Grimsby mum hits the ground running after serious injury
Tracey Gibson’s competive running career looked in doubt following a tendon injury.
A Grimsby runner was left hobbling after a freak step left her with a painful ankle injury.
Tracey Gibson was thinking about her next competitive sporting endeavour she simply stepped off a pavement on the day of her 32nd wedding anniversary. The fluke occurence resulted in her injuring her ankle and discovering she could not lift her foot or move her toes.
Tracey, who has clocked up an impressive list of sports medals and achievements along the way, went to Spire Hull Hospital for treatment after she was left immobile and in pain.
Due to the severity of her injury, she was referred to foot and ankle specialist Professor Nick Harris, who works as a consultant foot and ankle surgeon at Spire Leeds Hospital.
“I was so surprised when I found out the extent of my injury. I thought it was just a trapped nerve,” said Tracey, 57, a bookkeeper from Grimsby.
“However, I had ruptured my (tibialis anterior) tendon and thought I might not be able to run again. There was a space at the front of my ankle where my tendon should be as the ends had sprung apart with the force of the break.”
Tracey has always led an extremely active lifestyle, having started running 20 years ago.
She’s been in the top 20 per cent nationally of her age groups and has twice won the 10-mile British Masters title, as well as competing extensively abroad, running marathons such as Boston USA.
After venturing into ultra-running, Tracey ran the world-famous Comrades Marathon (around 90km) in South Africa in 2014 and 2015, earning a “back-to-back” medal, as well as running in the British 50km championships and finishing third female at the age of 50.
She has also taken part in several World and European Master’s Athletics championships in such diverse places as South Korea, Brazil, Australia and Finland, winning a silver medal in the half marathon in South Korea and various team medals especially in cross country.
After seeing Professor Harris in November last year, she underwent tendon repair and reconstruction surgery within days.
Now Tracey has returned to competitive running and continues to clock up the wins – also achieving a new personal best time in her age category.
Tracey, who is married to Darren and has two grown-up children said, “I had researched Professor Harris and knew I was in the best hands. He told me he could fix it and get me back to my life.
“Running and competing is so important for me and I want to ensure I have the best quality of life. I didn’t want to be limited in my physical ability and I didn’t want to wait for surgery.
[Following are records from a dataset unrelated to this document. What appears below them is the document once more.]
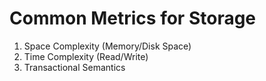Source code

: # Common Metrics for Storage

1. Space Complexity (Memory/Disk Space)
2. Time Complexity (Read/Write)
3. Transactional Semantics
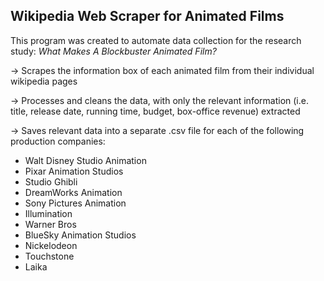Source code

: ## Wikipedia Web Scraper for Animated Films 

This program was created to automate data collection for the research study:
*What Makes A Blockbuster Animated Film?*

<p>→ Scrapes the information box of each animated film from their individual wikipedia pages <br />
<p>→ Processes and cleans the data, with only the relevant information (i.e. title, release date, running time, budget, box-office revenue) extracted <br />
<p>→ Saves relevant data into a separate .csv file for each of the following production companies: <br />
  
  * Walt Disney Studio Animation
  * Pixar Animation Studios
  * Studio Ghibli
  * DreamWorks Animation
  * Sony Pictures Animation
  * Illumination
  * Warner Bros
  * BlueSky Animation Studios
  * Nickelodeon
  * Touchstone
  * Laika

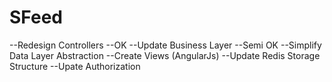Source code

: # SFeed

--Redesign Controllers --OK
--Update Business Layer --Semi OK
--Simplify Data Layer Abstraction
--Create Views (AngularJs)
--Update Redis Storage Structure
--Upate Authorization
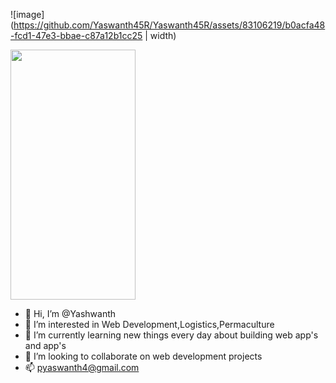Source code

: ![image](https://github.com/Yaswanth45R/Yaswanth45R/assets/83106219/b0acfa48-fcd1-47e3-bbae-c87a12b1cc25 | width)

<img src="https://github.com/Yaswanth45R/Yaswanth45R/assets/83106219/b0acfa48-fcd1-47e3-bbae-c87a12b1cc25" data-canonical-src="[https://gyazo.com/eb5c5741b6a9a16c692170a41a49c858.png](https://github.com/Yaswanth45R/Yaswanth45R/assets/83106219/b0acfa48-fcd1-47e3-bbae-c87a12b1cc25)" width="200" height="400" />

- 👋 Hi, I’m @Yashwanth
- 👀 I’m interested in Web Development,Logistics,Permaculture
- 🌱 I’m currently learning new things every day about building web app's and app's
- 💞️ I’m looking to collaborate on web development projects 
- 📫 pyaswanth4@gmail.com

<!---
Yaswanth45R/Yaswanth45R is a ✨ special ✨ repository because its `README.md` (this file) appears on your GitHub profile.
You can click the Preview link to take a look at your changes.
--->
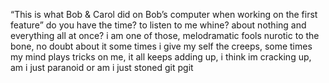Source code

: “This is what Bob & Carol did on Bob’s computer when working on the first feature”
do you have the time? to listen to me whine? about nothing and everything all at once?
i am one of those, melodramatic fools
nurotic to the bone,
no doubt about it
some times i give my self the creeps,
some times my mind plays tricks on me,
it all keeps adding up,
i think im cracking up,
am i just paranoid
or am i just stoned git pgit 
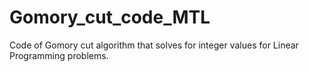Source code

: # Gomory_cut_code_MTL

Code of Gomory cut algorithm that solves for integer values for Linear Programming problems.
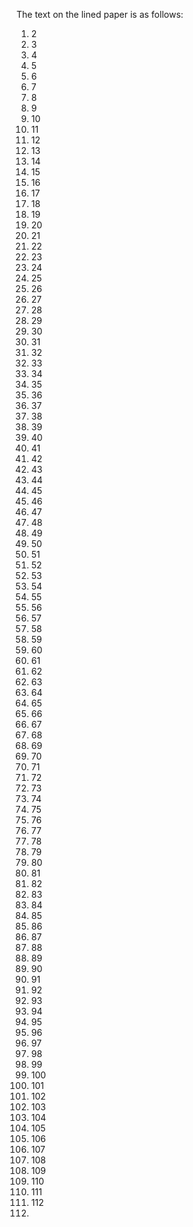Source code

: The text on the lined paper is as follows:

1. 2
2. 3
3. 4
4. 5
5. 6
6. 7
7. 8
8. 9
9. 10
10. 11
11. 12
12. 13
13. 14
14. 15
15. 16
16. 17
17. 18
18. 19
19. 20
20. 21
21. 22
22. 23
23. 24
24. 25
25. 26
26. 27
27. 28
28. 29
29. 30
30. 31
31. 32
32. 33
33. 34
34. 35
35. 36
36. 37
37. 38
38. 39
39. 40
40. 41
41. 42
42. 43
43. 44
44. 45
45. 46
46. 47
47. 48
48. 49
49. 50
50. 51
51. 52
52. 53
53. 54
54. 55
55. 56
56. 57
57. 58
58. 59
59. 60
60. 61
61. 62
62. 63
63. 64
64. 65
65. 66
66. 67
67. 68
68. 69
69. 70
70. 71
71. 72
72. 73
73. 74
74. 75
75. 76
76. 77
77. 78
78. 79
79. 80
80. 81
81. 82
82. 83
83. 84
84. 85
85. 86
86. 87
87. 88
88. 89
89. 90
90. 91
91. 92
92. 93
93. 94
94. 95
95. 96
96. 97
97. 98
98. 99
99. 100
100. 101
101. 102
102. 103
103. 104
104. 105
105. 106
106. 107
107. 108
108. 109
109. 110
110. 111
111. 112
112.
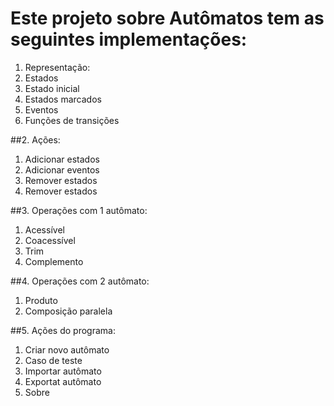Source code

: ﻿# Este projeto sobre Autômatos tem as seguintes implementações:

1. Representação:
  1. Estados
  2. Estado inicial
  3. Estados marcados
  4. Eventos
  5. Funções de transições

##2. Ações:
  1. Adicionar estados
  2. Adicionar eventos
  3. Remover estados
  4. Remover estados

##3. Operações com 1 autômato:
  1. Acessível
  2. Coacessível
  3. Trim
  4. Complemento

##4. Operações com 2 autômato:
  1. Produto
  2. Composição paralela

##5. Ações do programa:
  1. Criar novo autômato
  2. Caso de teste
  3. Importar autômato
  4. Exportat autômato
  5. Sobre
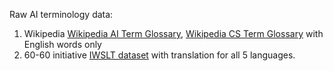 Raw AI terminology data:
1. Wikipedia [Wikipedia AI Term Glossary](https://en.wikipedia.org/wiki/Glossary_of_artificial_intelligence), [Wikipedia CS Term Glossary](https://en.wikipedia.org/wiki/Glossary_of_computer_science) with English words only
2. 60-60 initiative [IWSLT dataset](https://aclanthology.org/2023.iwslt-1.2/) with translation for all 5 languages.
Professor Harris said Tracey’s injury is extremely rare and she underwent complicated surgery lasting two hours. “Tracey had suffered a ruptured tendon and the ends had retracted, causing drop foot – an inability to lift her foot.
“In ‘low demand’ patients the rupture can sometimes be treated conservatively with a splint, but in active patients, such as Tracey, surgery gives the best chance of more normal function.
“The ends had retracted far apart and had frayed so a reconstruction was needed using a tendon graft. This involved a transfer of the tendon which lifts the big toe. We also transferred the tendon which lifts the 2 nd toe and attached it to the big toe also – this part of the procedure has not been done before. If she had not had the surgery, it’s unlikely Tracey would have been able to return to sport and running.”
Following an overnight stay, Tracey was able to go home. Initially she wore a plaster cast up to the knee for three weeks which was replaced by a special boot. She kept her foot elevated and was able to work from home.
The boot was removed at the end of February and a physiotherapy regime started at Spire in March. Integral to her rehabilitation, she also had access to the AlterG anti-gravity treadmill at Spire Leeds Hospital.*
She said, “The AlterG is phenomenal. It allowed me to run without bearing weight. It was important for me to keep up my fitness and do strength training. By April I was able to run outside, building up gradually. I obeyed Professor Harris’s instructions to the letter.
I regained fitness fairly quickly although I was not able to drive for six months until I could demonstrate that I could do an emergency stop.”
Professor Harris said the results are excellent. “The future looks good for Tracey and she should not experience any long-term issues now.”
In May she completed a couch to 5k run/walk programme. “I was amazed and delighted I could do it, but Prof. Harris told me he would get me back running again.”
Tracey has gone from strength to strength. This year she completed a virtual 10k, part of the Comrades Marathon finishing 2 nd in the women’s category worldwide. More races followed and by mid-September this year she achieved her fastest time (women’s) in her age group during the Cleethorpes Coastal 10k.
“It’s like a miracle. The comeback is amazing. Both my endurance and speed have returned. It’s beyond my wildest dreams. I would like to say a massive thanks to Professor Harris and his team at Spire Leeds Hospital. Everyone was so professional and they put me at ease straight away.”
Tracey is now planning to compete in the World Masters Athletics Championships in Finland next year as well as a series of cross country and road races in the UK.
She adds, “I’ve got a couple of local races planned in the interim however my main plan is to keep strong and injury-free!”